Some of the design principles I used were:
-
no memory allocation
-
no unchecked buffers
-
no errors that the user wouldn't understand
-
no nagging the user with useless information
-
not being picky about the input to this program
-
no analytical tools that other programs (like Excel
or Open Office) would always excel
at
-
an easy to use and understand data format
-
no crashing, core dumping or out of memory errors that would only annoy
the user
-
no assumptions on the input, other that they were usenet generated (IOW,
they could be anything)
-
no gulping up system resources in a multi-tasking environment so the program
could be run from a script on a (usenet-) server
-
no lack of comments that would make my code hard to understand
-
no code that I didn't understand or code that would make the program run
a lot slower at no particular gain
So those are a lot of features not common in any other kind of software,
but what does the program actually do? Well, it counts words
from a file and spits out the results in n^2 complexity and n memory (each
registered word will take up 8 bytes, one checksum of four bytes and one
big counter of four bytes). In the 16 bit MS-DOS executable n will be about
7000 unique words and in the 32 bit Windows executable it will take up
about 200000 64 bit memory structures. That is, it will never use up more
memory and never go beyond n^2 complexity. So these are definite constraints
that will always be met. Some people might call this 'mission-critical'
programming, but I think it is more with this program since it won't ever
crash or behave unexpectedly either.
Since the code is statistically optimized (based on random input of
sometimes identical words), it should actually be a lot faster than O(n^2)
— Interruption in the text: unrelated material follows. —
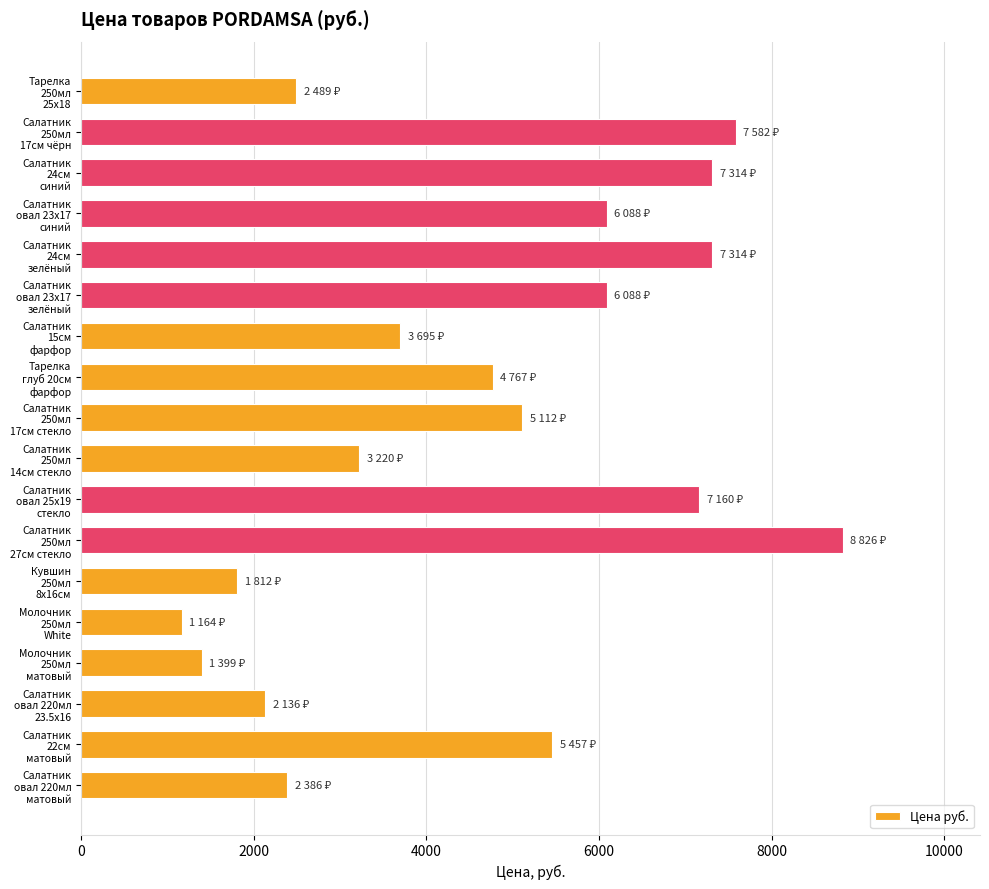

What is the difference between the maximum and minimum values?

7662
most of the time. I heard it outperformed an ANSI C++ black-red library
(whatever a red-black list might be). This is due to statistics of course,
in a worse case situation a weighted binary tree with some hash table properties
seems like a good choice to me. This extra speed would come at a price
however, a price I am not willing to pay for this program since it seems
fast enough for the purpose it was written for (see above).
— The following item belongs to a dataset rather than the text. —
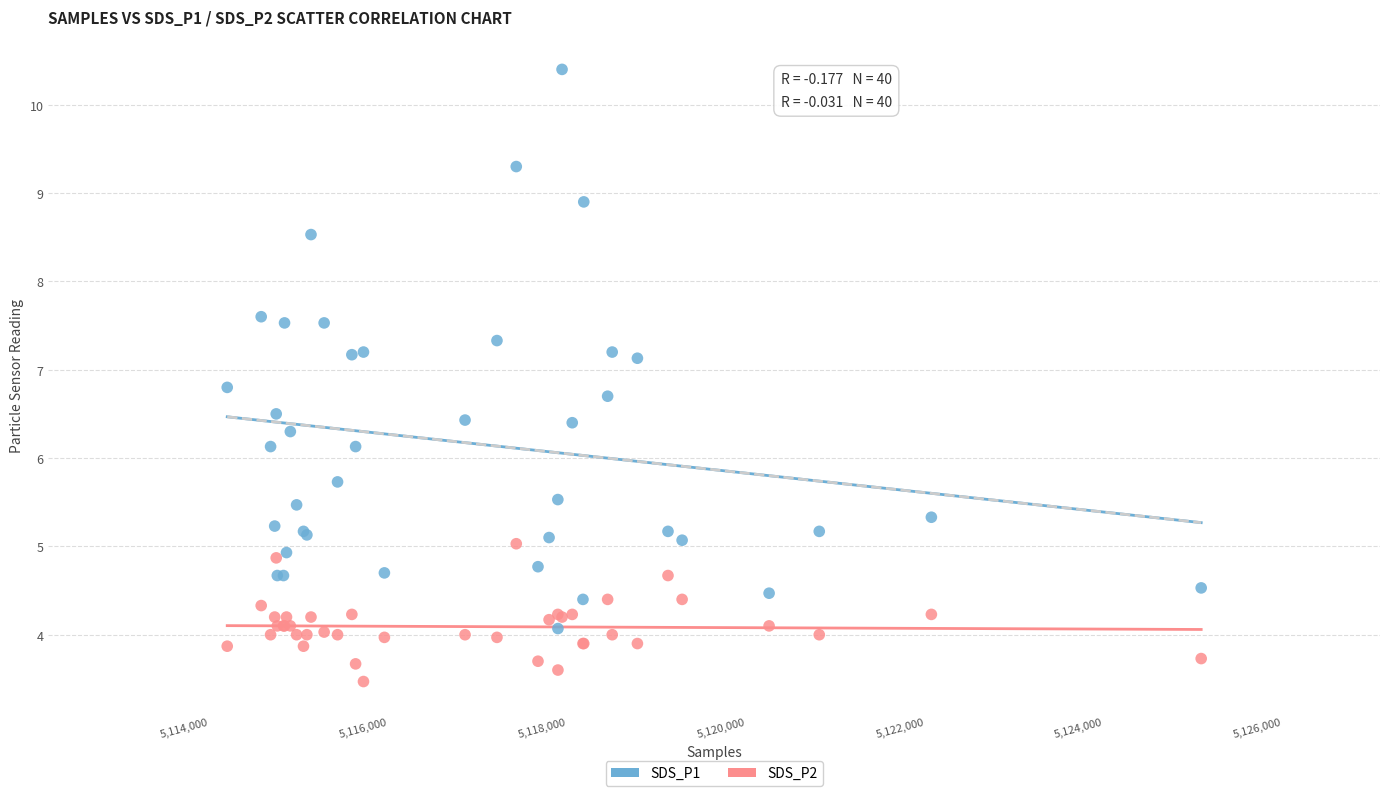

What are all the series names shown in the legend?

SDS_P1, SDS_P2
Since you are still reading this, you are probably not a very accomplished
programmer yet (or you would have gotten to the code already), so here
are some tips on how to use this program in a windows environment.
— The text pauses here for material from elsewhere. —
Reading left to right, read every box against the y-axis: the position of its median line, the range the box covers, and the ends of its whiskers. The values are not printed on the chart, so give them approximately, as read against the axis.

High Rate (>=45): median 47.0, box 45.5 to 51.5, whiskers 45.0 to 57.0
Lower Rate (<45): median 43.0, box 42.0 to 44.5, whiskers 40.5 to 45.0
You can give three command line options to wordcnt.exe and wordcnt32.exe.
Giving no options will show a short description of the program. If you
want to use the program you will need to specify an existing filename,
I am sorry that the error messages you will get if opening this file fails
won't be much use to most users. This program was not really written with
novice users in mind, yet the program will take all the abuse a user will
be able to throw at it as far as I can see.
If you specify a second parameter this needs to be a number. This is
the number of the minimal word length the words you are looking for must
be. You should always specify this as this is a major speedup variable
to the program. Let me explain, if I only count larger words, I won't have
to keep track of smaller words and n will be smaller in O(n^2).
If you specify a third parameter, this also needs to be a number. This
number also speeds up the program if set and does so by removing all the
words that have lower counts before printing them. Because of the way I
have implemented or coded this utility, execution time could theoretically
be cut in half if you set this number as high as is permitable. In the
situation of Zax, who I coded this program for, I could imagine he would
set this number to 100 or something in that area. We are trying to tag
a dictionary flooder on usenet.
So that is how the program works on its own. There are some command
line utilities shipped with windows which will make your life a lot easier:
-
You can redirect the output of this program to a file like this: "wordcnt
wordcnt.zip 1 1 > myfile.txt". This also works in linux (which I think
it was stolen from).
-
You can sort the output of this program with a utility called sort like
this: "sort /+10 myfile.txt > mysorted.txt". This will sort the file alphabetically.
You can also sort on count (which I would deem more useful).
-
You can edit the output of this program with a utility called edit like
this: "edit mysorted.txt".
So there you have it, that is all I have to say about this program. I hope
it will be supported by a lot of people in the future and that this program
will lead a long and happy life. As a final though about programming: "Programs
don't crash computers, programmers and designers crash computers".
-- Don't believe the hype (Chuck D).